**Extracted text**
◆ ◆ ◆ ◆ ◆ ◆ ◆

Last year, a Canadian company was investigating a possible takeover of a Chinese state-owned chemical and fertilizer group. Until, that is, several large Canadian law firms involved in the takeover were attacked by hackers linked to computers in China, reports the Wall Street Journal.
The extent of the breach was never fully understood. Nor were the culprits behind the cybersecurity incident identified.
In this case, computer infiltration was not the only thing to fly under the radar—the fact that law firms are being targeted for their valuable and confidential information also seems to be a tight-lipped secret among governments and corporations.
Will your law firm be next?
“For hackers bent on insider trading, targets could include lawyers at top law firms that handle mergers and acquisitions, such as Cravath, Swaine & Moore LLP, Skadden, Arps, Slate, Meagher & Flom LLP or Davis Polk & Wardwell LLP,” said Mr. Friedberg, a former federal prosecutor, to the WSJ.
“Half the time people post their cell numbers on their v-card,” Friedberg continued.
Lawyers live by their mobile phones, laptop computers, and portable harddrives full of sensitive client information. Passwords, firewalls, and common sense may not be strong enough to resist a talented hacker.

◆ ◆ ◆ ◆ ◆ ◆ ◆

**Extracted records**
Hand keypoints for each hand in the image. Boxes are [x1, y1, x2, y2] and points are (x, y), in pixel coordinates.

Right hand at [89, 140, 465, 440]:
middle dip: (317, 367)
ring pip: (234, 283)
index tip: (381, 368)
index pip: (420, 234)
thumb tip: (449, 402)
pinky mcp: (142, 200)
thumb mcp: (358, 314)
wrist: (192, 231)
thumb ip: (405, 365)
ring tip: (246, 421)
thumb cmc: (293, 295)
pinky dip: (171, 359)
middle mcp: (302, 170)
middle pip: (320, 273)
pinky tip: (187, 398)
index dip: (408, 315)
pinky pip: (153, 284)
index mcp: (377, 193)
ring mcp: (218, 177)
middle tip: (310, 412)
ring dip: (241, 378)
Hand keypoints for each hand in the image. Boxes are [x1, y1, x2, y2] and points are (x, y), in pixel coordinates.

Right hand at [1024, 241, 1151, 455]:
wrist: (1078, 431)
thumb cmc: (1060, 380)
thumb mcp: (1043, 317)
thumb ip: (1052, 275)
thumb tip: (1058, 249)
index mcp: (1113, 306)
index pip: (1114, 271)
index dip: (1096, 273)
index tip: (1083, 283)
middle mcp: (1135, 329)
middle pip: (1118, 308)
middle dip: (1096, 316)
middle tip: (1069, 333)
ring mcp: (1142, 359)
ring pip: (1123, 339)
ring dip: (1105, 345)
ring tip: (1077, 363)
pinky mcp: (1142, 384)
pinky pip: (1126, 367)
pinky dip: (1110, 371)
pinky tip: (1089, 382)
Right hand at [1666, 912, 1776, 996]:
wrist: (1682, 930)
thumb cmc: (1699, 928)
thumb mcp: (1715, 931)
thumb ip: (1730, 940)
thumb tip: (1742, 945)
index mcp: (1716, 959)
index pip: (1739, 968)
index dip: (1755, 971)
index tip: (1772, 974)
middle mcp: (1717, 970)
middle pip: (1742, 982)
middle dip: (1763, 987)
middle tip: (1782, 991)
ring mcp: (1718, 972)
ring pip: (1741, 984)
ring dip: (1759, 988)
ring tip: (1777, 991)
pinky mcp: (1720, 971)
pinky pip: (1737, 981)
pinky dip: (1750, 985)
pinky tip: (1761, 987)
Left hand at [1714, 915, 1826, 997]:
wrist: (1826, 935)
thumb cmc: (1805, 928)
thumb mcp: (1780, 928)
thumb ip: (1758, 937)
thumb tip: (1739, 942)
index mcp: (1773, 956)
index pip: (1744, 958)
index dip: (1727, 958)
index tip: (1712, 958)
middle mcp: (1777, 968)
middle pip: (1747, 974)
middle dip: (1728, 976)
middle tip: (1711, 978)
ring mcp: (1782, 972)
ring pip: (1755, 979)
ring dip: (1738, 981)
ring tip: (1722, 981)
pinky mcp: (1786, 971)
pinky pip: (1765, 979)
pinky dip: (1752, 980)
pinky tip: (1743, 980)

◆ ◆ ◆ ◆ ◆ ◆ ◆

**Task A**
In the article on hackers targeting law firms, what former role does Mr. Friedberg hold?
**Task B**
Continue the article on hackers targeting law firms from the point where it stops.
None of the rows are needed here.

**Written response A**
He is a former federal prosecutor.

**Written response B**
So, if your law firm is the type to post downloadable business cards on its website, it’s time to reevaluate your cybersecurity measures.
Still think this sounds more like a Tom Cruise movie than a law firm reality?
“We’ve seen specific documents from law firms on specific deals being exfiltrated from cyberattacks,” the FBI’s Mary Galligan said in April at a law-firm conference in New York.
The perpetrators “know exactly what they are looking for and, as a result of that, there is some undercutting of bids in those deals.”
Law firms have been targets for awhile now, but they’ve managed to stay out of the media.
“All of this is underreported,” said Mr. Henry, who left the FBI this year to become president of CrowdStrike Inc., a security start-up that investigates breaches, to the WSJ.
“Law firms have incredibly valuable and sensitive information, and the Internet just provides a whole other methodology through which the information can be accessed and pilfered.”
So, how do you become the next victim?
Forbes explains that there are many ways to open up your business network to a possible hack. Below are just a few:
- Simple Passwords. Isn’t it a pain to assign a different 10-digit password to each computer or program login? Absolutely. But, not more painful than having to report to your firm manager that you lost a million-dollar case because confidential material was leaked from your Blackberry—locked with the password abc123. Complicated, frequently-changed passwords are even more important for the Admin login. Don’t use any of these, either.
- Failure to Educate. It’s important to teach your employees and law firm associates the proper protocol, not just in creating passwords, but also in handling day-to-day sensitive documents. Develop a policy and protocol for preventing cyberbreaches and for mitigating the ones that still get through.
- Allowing Unrestricted Access to All Employees. Talk to your IT Department and decide, does everybody need access to everything? There’s a reason why, for example, the government has security clearances.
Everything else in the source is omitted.